Under this line sits a listing. Repeat exactly and only its lines from the one holding "1,250,000 تومان" through the one holding "Читайте нас у Google.News"; skip pictures.

- **RECORDS FOR PROCESSING**
····················
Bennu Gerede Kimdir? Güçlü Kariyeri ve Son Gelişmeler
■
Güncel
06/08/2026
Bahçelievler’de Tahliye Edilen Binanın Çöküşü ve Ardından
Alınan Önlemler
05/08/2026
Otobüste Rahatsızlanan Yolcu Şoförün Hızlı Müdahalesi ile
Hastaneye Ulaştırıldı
····················
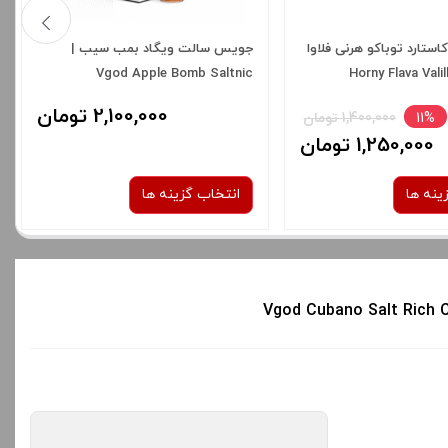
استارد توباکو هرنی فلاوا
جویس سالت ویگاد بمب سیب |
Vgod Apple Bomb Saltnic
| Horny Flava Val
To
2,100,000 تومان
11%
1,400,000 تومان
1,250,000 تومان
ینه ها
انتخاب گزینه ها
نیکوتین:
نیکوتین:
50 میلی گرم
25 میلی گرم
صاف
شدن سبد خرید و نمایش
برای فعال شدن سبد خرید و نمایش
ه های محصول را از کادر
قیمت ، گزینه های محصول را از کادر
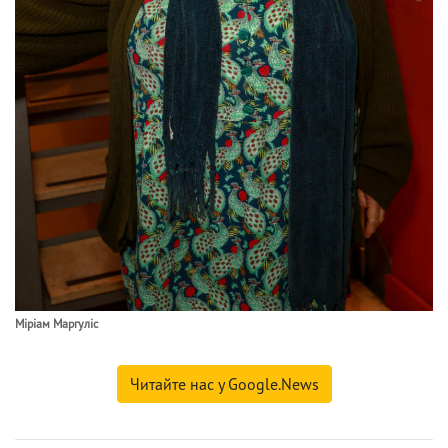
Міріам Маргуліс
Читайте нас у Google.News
····················
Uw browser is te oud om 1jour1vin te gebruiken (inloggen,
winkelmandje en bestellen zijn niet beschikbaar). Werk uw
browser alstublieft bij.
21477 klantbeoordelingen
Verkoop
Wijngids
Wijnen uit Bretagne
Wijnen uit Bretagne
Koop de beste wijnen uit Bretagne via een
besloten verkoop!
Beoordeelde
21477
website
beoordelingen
····················
- **FINISHED EXERCISE**
1,250,000 تومان
ینه ها
انتخاب گزینه ها
نیکوتین:
نیکوتین:
50 میلی گرم
25 میلی گرم
صاف
شدن سبد خرید و نمایش
برای فعال شدن سبد خرید و نمایش
ه های محصول را از کادر
قیمت ، گزینه های محصول را از کادر
Міріам Маргуліс
Читайте нас у Google.News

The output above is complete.